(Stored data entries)
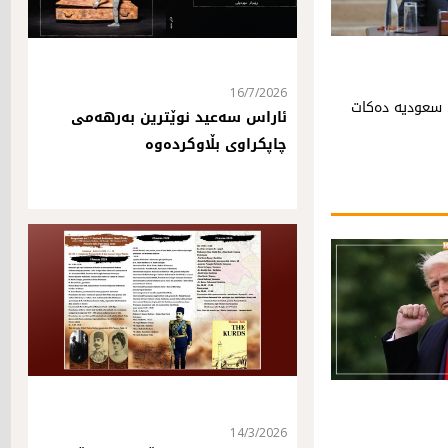
16/7/2026
 سعودیە دەکات
ئاراس سەعید نوێترین بەرهەمی
چاپکراوی بڵاوکردەوە
14/3/2026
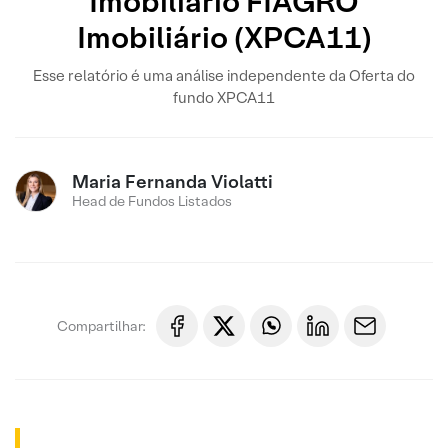
Imobiliário FIAGRO
Imobiliário (XPCA11)
Esse relatório é uma análise independente da Oferta do
fundo XPCA11
Maria Fernanda Violatti
Head de Fundos Listados
Compartilhar:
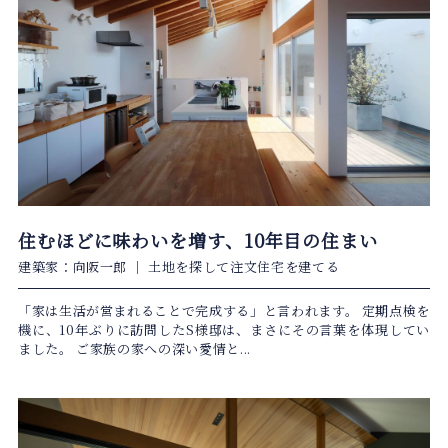
住むほどに味わいを増す、10年目の住まい
建築家：向阪一郎
｜
土地を探して注文住宅を建てる
「家は生活が営まれることで完成する」と言われます。 定期点検を
機に、10年ぶりに訪問したS様邸は、まさにその言葉を体現してい
ました。 ご家族の家への深い愛情と...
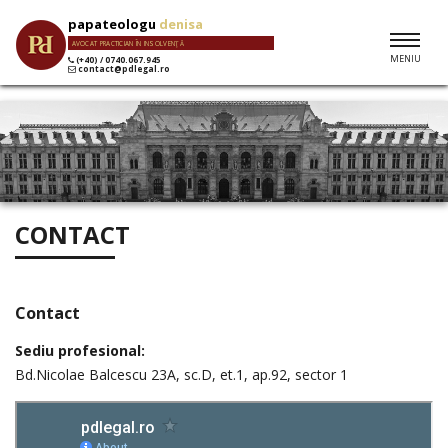
papateologu
denisa
AVOCAT PRACTICIAN ÎN INSOLVENŢĂ
MENIU
(+40) / 0740.067.945
contact@pdlegal.ro
CONTACT
Contact
Sediu profesional:
Bd.Nicolae Balcescu 23A, sc.D, et.1, ap.92, sector 1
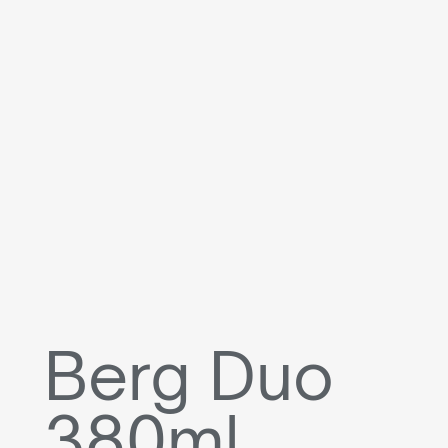
Berg Duo
380ml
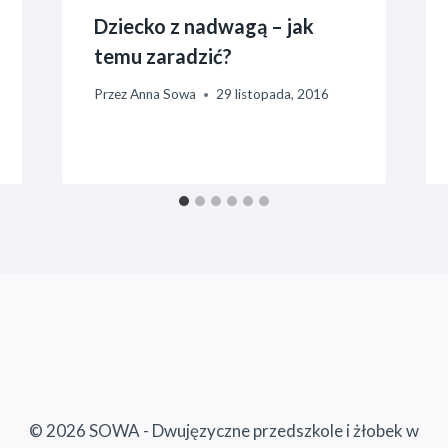
Dziecko z nadwagą – jak
temu zaradzić?
Przez
Anna Sowa
29 listopada, 2016
© 2026 SOWA - Dwujęzyczne przedszkole i żłobek w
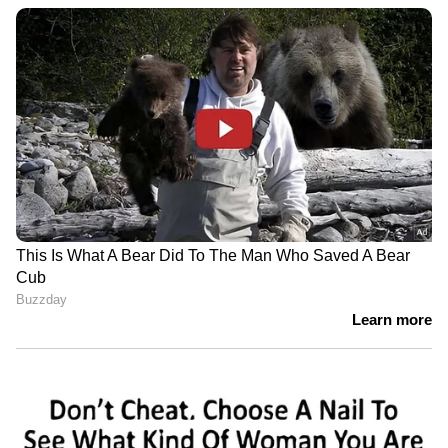
തുറന്നുപറച്ചിലിനെ കുറിച്ച്
പരസ്ത്രീ ബന്ധം, ​ഗർഭം
അഹാന കൃഷ്ണ
അലസി'; കുടുംബം
തകർത്തവൾ വിളികളോട്
കെനീഷ
LATEST VIDEOS
അര്‍ജുൻ ആയങ്കിയെ ഉടൻ
കൂത്തുപറമ്പ്‌ മജിസ്ട്രേറ്റിന്റെ
വസതിയിൽ എത്തിക്കും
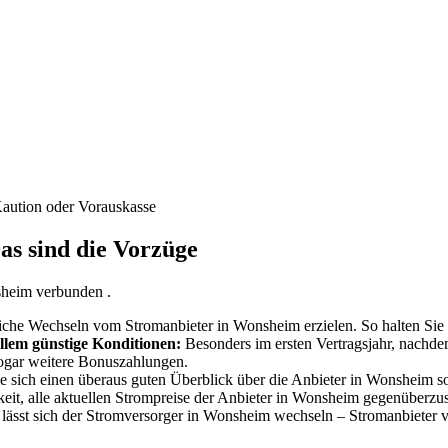
Kaution oder Vorauskasse
s sind die Vorzüge
sheim verbunden .
liche Wechseln vom Stromanbieter in Wonsheim erzielen. So halten Sie
llem günstige Konditionen:
Besonders im ersten Vertragsjahr, nachde
sogar weitere Bonuszahlungen.
 sich einen überaus guten Überblick über die Anbieter in Wonsheim sow
eit, alle aktuellen Strompreise der Anbieter in Wonsheim gegenüberzus
 lässt sich der Stromversorger in Wonsheim wechseln – Stromanbieter 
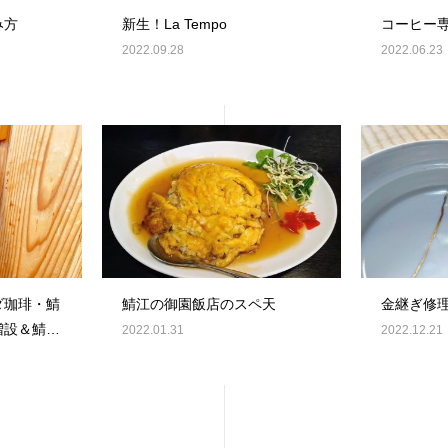
み方
新生！La Tempo
コーヒー専
2022.09.28
2022.06.23
ダ珈琲・鯖
鯖江の御園飯店のスペ天
金継ぎ修
増設＆鯖江
2022.01.31
2022.12.21
Fi充実カ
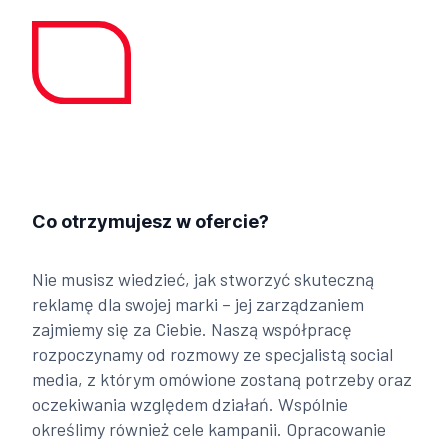
Co otrzymujesz w ofercie?
Nie musisz wiedzieć, jak stworzyć skuteczną
reklamę dla swojej marki – jej zarządzaniem
zajmiemy się za Ciebie. Naszą współpracę
rozpoczynamy od rozmowy ze specjalistą social
media, z którym omówione zostaną potrzeby oraz
oczekiwania względem działań. Wspólnie
określimy również cele kampanii. Opracowanie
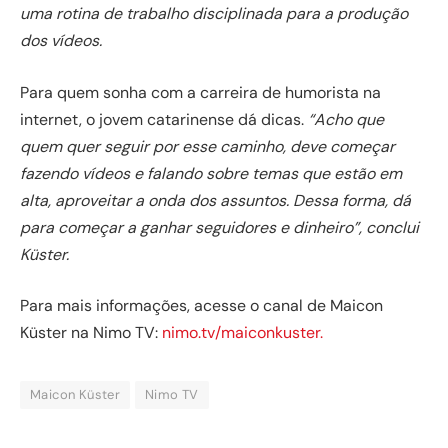
uma rotina de trabalho disciplinada para a produção
dos vídeos.
Para quem sonha com a carreira de humorista na
internet, o jovem catarinense dá dicas.
“Acho que
quem quer seguir por esse caminho, deve começar
fazendo vídeos e falando sobre temas que estão em
alta, aproveitar a onda dos assuntos. Dessa forma, dá
para começar a ganhar seguidores e dinheiro”, conclui
Küster.
Para mais informações, acesse o canal de Maicon
Küster na Nimo TV:
nimo.tv/maiconkuster.
Maicon Küster
Nimo TV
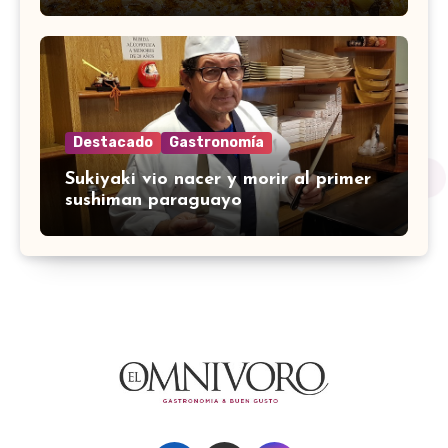
Destacado
Gastronomía
Sukiyaki vio nacer y morir al primer
sushiman paraguayo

• [Description of the task]: Copy every line of text from all of the items above word for word, and leave out the pictures.

• [Solution]:
16/7/2026
 سعودیە دەکات
ئاراس سەعید نوێترین بەرهەمی
چاپکراوی بڵاوکردەوە
14/3/2026
Imobiliário FIAGRO
Imobiliário (XPCA11)
Esse relatório é uma análise independente da Oferta do
fundo XPCA11
Maria Fernanda Violatti
Head de Fundos Listados
Compartilhar:
住むほどに味わいを増す、10年目の住まい
建築家：向阪一郎
｜
土地を探して注文住宅を建てる
「家は生活が営まれることで完成する」と言われます。 定期点検を
機に、10年ぶりに訪問したS様邸は、まさにその言葉を体現してい
ました。 ご家族の家への深い愛情と...
papateologu
denisa
AVOCAT PRACTICIAN ÎN INSOLVENŢĂ
MENIU
(+40) / 0740.067.945
contact@pdlegal.ro
CONTACT
Contact
Sediu profesional:
Bd.Nicolae Balcescu 23A, sc.D, et.1, ap.92, sector 1
Berg Duo
380ml
Dziecko z nadwagą – jak
temu zaradzić?
Przez
Anna Sowa
29 listopada, 2016
© 2026 SOWA - Dwujęzyczne przedszkole i żłobek w
തുറന്നുപറച്ചിലിനെ കുറിച്ച്
പരസ്ത്രീ ബന്ധം, ​ഗർഭം
അഹാന കൃഷ്ണ
അലസി'; കുടുംബം
തകർത്തവൾ വിളികളോട്
കെനീഷ
LATEST VIDEOS
അര്‍ജുൻ ആയങ്കിയെ ഉടൻ
കൂത്തുപറമ്പ്‌ മജിസ്ട്രേറ്റിന്റെ
വസതിയിൽ എത്തിക്കും
Kaution oder Vorauskasse
s sind die Vorzüge
sheim verbunden .
liche Wechseln vom Stromanbieter in Wonsheim erzielen. So halten Sie
llem günstige Konditionen:
Besonders im ersten Vertragsjahr, nachde
sogar weitere Bonuszahlungen.
 sich einen überaus guten Überblick über die Anbieter in Wonsheim sow
eit, alle aktuellen Strompreise der Anbieter in Wonsheim gegenüberzus
 lässt sich der Stromversorger in Wonsheim wechseln – Stromanbieter 
み方
新生！La Tempo
コーヒー専
2022.09.28
2022.06.23
ダ珈琲・鯖
鯖江の御園飯店のスペ天
金継ぎ修
増設＆鯖江
2022.01.31
2022.12.21
Fi充実カ
Co otrzymujesz w ofercie?
Nie musisz wiedzieć, jak stworzyć skuteczną
reklamę dla swojej marki – jej zarządzaniem
zajmiemy się za Ciebie. Naszą współpracę
rozpoczynamy od rozmowy ze specjalistą social
media, z którym omówione zostaną potrzeby oraz
oczekiwania względem działań. Wspólnie
określimy również cele kampanii. Opracowanie
uma rotina de trabalho disciplinada para a produção
dos vídeos.
Para quem sonha com a carreira de humorista na
internet, o jovem catarinense dá dicas.
“Acho que
quem quer seguir por esse caminho, deve começar
fazendo vídeos e falando sobre temas que estão em
alta, aproveitar a onda dos assuntos. Dessa forma, dá
para começar a ganhar seguidores e dinheiro”, conclui
Küster.
Para mais informações, acesse o canal de Maicon
Küster na Nimo TV:
nimo.tv/maiconkuster.
Maicon Küster
Nimo TV
Destacado
Gastronomía
Sukiyaki vio nacer y morir al primer
sushiman paraguayo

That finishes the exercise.